#### 指示
課題文の<5>で抗原提示細胞の例に挙がっている細胞を、すべて書き出してください。

また、抗hCD20 CAR発現T細胞の投与量は、上記のとおり0.25×10
6個と少なく、少ない細胞数であっても高い効果が得られたことが分かった。
【0255】
以上のとおり、実施例により、本開示の種々の態様に係る組み合わせ医薬及び免疫応答性細胞により、がん細胞に対する高い治療効果が得られることが示された。
【0256】
本開示の例示的な実施形態は、以下の実施形態も含む。
<1>
(a)がん抗原を特異的に認識する細胞表面分子、インターロイキン7及びCCL19を発現する免疫応答性細胞、並びに
(b)免疫抑制阻害剤
を含む、対象におけるがんを治療するための組み合わせ医薬。
<2> 前記免疫応答性細胞と、前記免疫抑制阻害剤とが、異なる時点で別々に投与される、<1>に記載の組み合わせ医薬。
<3> インターロイキン7をコードする核酸及びCCL19をコードする核酸が、前記免疫応答性細胞のゲノムに組み込まれているか、又は前記免疫応答性細胞中に存在する1個又は複数個のベクターに一緒に若しくは別個に組み込まれている、<1>又は<2>に記載の組み合わせ医薬。
<4> 前記免疫応答性細胞が、前記対象自身に由来する免疫応答性細胞である、<1>~<3>のうちいずれか1つに記載の組み合わせ医薬。
<5> 前記免疫応答性細胞が、T細胞、ナチュラルキラー細胞(NK細胞)、及びB細胞等のリンパ球系細胞、単球、マクロファージ、及び樹状細胞等の抗原提示細胞、好中球、好酸球、好塩基球、並びに肥満細胞からなる群から選択される、<1>~<4>のうちいずれか1つに記載の組み合わせ医薬。

#### データ
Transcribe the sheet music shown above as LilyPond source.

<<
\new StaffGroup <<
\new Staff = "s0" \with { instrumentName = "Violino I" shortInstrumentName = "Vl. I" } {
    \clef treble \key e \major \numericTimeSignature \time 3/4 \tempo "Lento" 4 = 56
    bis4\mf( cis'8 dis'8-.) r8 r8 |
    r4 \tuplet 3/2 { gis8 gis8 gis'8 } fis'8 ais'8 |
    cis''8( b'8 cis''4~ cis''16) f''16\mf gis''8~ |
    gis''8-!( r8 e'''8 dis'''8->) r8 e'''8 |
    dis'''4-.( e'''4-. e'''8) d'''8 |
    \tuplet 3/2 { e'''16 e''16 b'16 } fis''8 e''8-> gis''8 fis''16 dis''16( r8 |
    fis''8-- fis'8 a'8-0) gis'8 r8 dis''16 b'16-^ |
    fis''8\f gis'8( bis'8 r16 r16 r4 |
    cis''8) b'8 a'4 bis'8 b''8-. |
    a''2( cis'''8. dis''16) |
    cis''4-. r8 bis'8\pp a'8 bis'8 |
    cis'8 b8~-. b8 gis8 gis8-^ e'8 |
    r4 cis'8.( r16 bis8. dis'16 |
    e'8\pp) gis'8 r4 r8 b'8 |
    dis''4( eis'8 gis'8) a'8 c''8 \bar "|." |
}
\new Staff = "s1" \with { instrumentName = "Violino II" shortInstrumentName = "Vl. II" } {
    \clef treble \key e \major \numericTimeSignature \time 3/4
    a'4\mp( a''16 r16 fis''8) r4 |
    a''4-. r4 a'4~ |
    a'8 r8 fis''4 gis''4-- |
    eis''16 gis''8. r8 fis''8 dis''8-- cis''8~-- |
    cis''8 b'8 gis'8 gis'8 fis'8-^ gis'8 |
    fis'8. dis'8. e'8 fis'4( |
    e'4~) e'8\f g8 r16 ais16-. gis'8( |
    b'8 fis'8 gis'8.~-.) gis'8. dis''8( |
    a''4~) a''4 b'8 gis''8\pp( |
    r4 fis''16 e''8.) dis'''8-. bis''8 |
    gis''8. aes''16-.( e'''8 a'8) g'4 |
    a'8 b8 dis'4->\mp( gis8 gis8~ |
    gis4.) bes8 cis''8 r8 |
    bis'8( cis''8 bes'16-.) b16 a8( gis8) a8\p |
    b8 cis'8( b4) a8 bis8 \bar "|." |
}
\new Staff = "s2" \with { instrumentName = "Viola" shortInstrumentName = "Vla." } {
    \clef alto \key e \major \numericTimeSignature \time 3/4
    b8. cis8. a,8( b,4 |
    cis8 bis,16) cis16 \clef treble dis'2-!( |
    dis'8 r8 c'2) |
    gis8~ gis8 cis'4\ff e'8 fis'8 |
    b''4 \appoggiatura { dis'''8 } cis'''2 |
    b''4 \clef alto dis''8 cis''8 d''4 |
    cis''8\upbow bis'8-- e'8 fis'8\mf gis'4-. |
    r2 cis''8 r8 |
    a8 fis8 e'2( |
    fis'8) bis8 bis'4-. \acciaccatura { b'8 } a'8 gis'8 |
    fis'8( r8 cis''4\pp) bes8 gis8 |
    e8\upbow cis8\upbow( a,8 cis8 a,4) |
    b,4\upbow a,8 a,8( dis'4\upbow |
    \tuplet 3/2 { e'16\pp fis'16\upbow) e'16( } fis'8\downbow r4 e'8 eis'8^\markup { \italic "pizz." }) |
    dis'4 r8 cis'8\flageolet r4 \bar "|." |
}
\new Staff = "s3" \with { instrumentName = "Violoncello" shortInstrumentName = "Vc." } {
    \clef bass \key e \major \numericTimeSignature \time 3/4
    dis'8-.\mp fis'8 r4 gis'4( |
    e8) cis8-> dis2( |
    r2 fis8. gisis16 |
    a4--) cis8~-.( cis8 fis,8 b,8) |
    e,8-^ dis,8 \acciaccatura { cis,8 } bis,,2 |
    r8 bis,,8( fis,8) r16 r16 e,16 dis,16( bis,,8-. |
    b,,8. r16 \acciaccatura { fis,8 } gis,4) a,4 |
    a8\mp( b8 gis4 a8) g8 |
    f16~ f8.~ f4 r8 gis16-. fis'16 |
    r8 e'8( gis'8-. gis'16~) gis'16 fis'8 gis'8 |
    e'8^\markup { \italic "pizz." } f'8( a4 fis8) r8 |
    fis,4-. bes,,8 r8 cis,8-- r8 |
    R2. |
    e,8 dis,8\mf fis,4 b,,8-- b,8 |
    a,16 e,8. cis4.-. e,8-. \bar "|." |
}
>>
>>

#### 回答欄
単球、マクロファージ、樹状細胞